Birdie watches me for a moment, and I can tell that she knows something isn’t right. I just don’t know how to hide it much longer. I don’t want to weigh her down with my burdens, I want to be the guy that lifts hers off of her shoulders.

But right now, I don’t know how to do that. I can babysit Rora, make dinner, do laundry, and run errands until my feet bleed, but I can’t take on financial responsibility for any of it.

That makes me feel like a fucking failure, and I know I’m in my head about it.
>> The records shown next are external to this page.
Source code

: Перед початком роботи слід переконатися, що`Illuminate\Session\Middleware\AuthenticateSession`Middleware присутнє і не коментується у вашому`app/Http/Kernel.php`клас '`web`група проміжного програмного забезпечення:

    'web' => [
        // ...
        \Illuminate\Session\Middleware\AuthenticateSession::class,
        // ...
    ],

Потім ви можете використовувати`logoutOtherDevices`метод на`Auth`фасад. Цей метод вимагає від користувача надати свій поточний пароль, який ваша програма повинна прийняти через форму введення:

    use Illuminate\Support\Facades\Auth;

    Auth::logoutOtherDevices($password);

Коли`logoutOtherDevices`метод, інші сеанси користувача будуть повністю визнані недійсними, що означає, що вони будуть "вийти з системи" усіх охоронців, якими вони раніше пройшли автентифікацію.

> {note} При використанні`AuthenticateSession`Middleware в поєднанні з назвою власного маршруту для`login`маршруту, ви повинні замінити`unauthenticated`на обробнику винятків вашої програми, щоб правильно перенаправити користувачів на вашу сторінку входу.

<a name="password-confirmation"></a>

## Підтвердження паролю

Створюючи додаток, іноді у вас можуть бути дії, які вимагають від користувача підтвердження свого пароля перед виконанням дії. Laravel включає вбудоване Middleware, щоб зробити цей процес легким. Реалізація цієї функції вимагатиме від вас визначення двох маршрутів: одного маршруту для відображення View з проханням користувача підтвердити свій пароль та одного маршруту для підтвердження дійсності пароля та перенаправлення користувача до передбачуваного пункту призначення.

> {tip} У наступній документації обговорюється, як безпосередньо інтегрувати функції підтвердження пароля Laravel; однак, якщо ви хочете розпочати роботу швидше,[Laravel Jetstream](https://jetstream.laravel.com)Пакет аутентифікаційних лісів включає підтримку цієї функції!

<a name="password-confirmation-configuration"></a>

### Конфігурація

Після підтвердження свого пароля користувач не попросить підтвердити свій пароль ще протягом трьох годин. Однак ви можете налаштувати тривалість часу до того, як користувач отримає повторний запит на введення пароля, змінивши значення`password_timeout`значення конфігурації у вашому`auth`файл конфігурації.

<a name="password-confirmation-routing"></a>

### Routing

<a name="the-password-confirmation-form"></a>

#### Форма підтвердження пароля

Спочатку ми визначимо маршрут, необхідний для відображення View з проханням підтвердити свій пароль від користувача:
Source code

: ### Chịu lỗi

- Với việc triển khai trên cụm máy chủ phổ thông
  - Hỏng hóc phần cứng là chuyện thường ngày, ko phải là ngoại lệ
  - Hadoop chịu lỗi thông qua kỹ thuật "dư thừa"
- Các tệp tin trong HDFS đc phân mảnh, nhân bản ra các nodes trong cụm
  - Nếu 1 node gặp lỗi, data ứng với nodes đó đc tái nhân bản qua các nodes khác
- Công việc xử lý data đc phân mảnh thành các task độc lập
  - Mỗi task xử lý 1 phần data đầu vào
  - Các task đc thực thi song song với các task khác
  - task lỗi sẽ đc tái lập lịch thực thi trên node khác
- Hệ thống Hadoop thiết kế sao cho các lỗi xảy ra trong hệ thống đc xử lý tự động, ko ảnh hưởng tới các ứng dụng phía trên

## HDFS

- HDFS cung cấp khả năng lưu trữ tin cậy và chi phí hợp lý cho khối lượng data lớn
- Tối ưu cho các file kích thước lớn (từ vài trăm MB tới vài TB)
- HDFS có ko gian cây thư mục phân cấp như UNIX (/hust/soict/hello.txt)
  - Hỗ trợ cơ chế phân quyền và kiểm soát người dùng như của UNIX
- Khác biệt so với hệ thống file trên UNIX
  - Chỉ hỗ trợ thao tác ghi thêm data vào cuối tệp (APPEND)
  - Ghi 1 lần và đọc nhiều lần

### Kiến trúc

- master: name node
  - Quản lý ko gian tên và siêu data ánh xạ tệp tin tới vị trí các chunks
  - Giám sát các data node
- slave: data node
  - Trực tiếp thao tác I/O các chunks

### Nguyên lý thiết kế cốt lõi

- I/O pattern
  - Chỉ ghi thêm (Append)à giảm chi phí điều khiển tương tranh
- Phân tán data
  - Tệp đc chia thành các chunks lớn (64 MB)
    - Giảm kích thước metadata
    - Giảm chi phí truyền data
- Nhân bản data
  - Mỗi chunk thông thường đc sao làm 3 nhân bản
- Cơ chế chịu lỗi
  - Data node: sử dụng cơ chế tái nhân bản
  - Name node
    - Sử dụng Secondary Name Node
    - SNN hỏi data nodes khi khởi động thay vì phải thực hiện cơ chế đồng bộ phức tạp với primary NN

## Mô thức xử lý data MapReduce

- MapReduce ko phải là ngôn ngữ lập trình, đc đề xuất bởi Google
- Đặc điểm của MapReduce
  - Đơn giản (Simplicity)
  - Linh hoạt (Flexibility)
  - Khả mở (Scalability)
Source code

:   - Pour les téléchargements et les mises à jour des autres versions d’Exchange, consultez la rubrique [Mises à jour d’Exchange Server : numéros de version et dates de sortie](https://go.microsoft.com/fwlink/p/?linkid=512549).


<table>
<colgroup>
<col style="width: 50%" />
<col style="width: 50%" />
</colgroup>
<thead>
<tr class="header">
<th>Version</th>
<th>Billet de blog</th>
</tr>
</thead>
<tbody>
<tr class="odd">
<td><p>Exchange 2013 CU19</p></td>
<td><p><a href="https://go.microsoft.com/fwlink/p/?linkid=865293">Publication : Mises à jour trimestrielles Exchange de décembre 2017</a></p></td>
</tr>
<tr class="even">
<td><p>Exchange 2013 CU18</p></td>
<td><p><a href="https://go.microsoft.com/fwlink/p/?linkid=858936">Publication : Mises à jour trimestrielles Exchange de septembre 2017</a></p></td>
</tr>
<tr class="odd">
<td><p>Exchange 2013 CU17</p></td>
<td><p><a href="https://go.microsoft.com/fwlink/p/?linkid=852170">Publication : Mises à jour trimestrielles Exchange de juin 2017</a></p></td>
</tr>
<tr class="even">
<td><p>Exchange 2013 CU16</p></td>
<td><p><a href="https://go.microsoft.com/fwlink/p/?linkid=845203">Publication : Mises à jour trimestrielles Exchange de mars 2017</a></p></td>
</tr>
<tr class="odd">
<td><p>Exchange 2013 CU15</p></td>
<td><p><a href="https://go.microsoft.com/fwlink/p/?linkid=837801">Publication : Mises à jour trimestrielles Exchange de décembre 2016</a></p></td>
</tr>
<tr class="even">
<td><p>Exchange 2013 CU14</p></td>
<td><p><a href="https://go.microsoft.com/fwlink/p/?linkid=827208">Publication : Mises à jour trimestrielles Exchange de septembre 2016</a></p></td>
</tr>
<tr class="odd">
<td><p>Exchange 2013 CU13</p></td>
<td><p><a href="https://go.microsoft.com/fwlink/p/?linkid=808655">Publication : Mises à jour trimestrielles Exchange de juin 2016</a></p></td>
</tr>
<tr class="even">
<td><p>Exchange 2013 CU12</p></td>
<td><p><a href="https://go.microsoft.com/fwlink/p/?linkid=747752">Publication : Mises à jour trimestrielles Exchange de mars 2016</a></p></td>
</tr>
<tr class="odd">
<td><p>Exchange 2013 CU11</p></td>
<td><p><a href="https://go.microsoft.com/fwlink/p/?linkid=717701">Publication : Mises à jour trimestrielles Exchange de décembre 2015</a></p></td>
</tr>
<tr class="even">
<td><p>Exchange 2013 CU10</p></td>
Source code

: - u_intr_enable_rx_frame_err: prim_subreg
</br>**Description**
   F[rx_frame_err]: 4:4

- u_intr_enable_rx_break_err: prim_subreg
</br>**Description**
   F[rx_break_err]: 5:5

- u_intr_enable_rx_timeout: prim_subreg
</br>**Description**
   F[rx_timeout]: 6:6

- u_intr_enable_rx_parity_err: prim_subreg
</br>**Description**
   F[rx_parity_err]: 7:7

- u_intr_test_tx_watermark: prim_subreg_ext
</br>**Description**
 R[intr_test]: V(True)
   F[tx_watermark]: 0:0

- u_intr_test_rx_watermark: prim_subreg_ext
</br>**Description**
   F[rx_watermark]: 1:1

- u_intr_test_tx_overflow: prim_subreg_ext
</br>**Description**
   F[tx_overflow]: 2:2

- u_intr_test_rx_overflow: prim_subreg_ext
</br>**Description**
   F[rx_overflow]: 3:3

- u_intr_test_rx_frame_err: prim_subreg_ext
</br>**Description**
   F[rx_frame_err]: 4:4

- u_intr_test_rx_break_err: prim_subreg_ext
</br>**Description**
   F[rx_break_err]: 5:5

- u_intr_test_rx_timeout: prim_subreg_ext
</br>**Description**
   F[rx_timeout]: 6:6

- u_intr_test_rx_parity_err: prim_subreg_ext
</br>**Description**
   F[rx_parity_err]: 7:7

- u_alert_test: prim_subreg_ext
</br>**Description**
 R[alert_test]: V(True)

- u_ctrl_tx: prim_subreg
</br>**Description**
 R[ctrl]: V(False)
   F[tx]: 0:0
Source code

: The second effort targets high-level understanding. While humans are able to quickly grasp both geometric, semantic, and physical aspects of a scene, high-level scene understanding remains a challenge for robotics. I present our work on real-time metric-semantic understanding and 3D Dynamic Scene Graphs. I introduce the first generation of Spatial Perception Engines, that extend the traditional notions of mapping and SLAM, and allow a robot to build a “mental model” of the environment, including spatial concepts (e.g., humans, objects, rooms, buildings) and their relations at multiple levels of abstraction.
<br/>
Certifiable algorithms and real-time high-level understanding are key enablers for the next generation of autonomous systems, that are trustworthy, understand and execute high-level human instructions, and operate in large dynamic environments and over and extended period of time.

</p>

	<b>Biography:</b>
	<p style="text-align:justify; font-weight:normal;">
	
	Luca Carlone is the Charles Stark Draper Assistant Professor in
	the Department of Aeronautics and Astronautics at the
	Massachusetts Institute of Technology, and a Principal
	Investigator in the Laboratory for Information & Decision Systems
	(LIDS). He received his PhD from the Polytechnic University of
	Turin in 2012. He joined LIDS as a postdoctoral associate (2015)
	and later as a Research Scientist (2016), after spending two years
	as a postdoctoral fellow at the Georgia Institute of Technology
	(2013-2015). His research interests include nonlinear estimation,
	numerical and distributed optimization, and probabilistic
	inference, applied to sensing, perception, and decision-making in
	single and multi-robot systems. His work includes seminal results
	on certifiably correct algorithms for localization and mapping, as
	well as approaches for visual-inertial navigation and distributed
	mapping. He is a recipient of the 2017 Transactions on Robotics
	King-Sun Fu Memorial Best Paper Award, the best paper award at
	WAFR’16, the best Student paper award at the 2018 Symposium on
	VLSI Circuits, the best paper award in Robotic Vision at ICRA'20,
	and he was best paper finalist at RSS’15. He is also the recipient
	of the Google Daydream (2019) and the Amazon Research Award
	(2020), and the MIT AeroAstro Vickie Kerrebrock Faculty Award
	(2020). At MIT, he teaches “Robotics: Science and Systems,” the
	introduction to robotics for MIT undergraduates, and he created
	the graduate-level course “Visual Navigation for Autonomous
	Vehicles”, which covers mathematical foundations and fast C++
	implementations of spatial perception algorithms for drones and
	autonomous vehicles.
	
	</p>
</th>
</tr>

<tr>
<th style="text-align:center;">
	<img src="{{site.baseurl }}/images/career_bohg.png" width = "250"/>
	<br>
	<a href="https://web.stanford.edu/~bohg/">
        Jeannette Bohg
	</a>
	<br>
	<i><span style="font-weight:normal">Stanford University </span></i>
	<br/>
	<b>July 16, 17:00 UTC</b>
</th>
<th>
I don’t want to take it out on her, though. Never. I don’t want her to ever think that anything that is going on is reflective of anything she and I have. We’re perfect together, she was and is and will always be the love of my life.

I just don’t know if I’m hers.

I don’t know if I’m good enough to be that for her, and that kills part of me.

She leans over, pressing her lips to my cheek and holding my head to her. “I love you.”

Those words nearly crack the dam that is holding me together, and I turn to her, breathing her in and winding my hand into her hair, holding her here with me. “I love you more.”

Her lips tip into a smile, and we turn back to the game when the catcalling begins. I shake my head and stand. “Why would you ever want to rush? You’re all about to get your asses beat.”

The group boos at me, and I grab the shoe, it’s my favorite piece. I hold it out to Birdie, and she smiles. “That’s always my piece.”

Just another thing that makes us fit. It’s small and seemingly unimportant to what I’m feeling, but it’s another notch to the puzzle piece for me. Another prize that’s won in our relationship.

I press a kiss to her lips, and we start the game.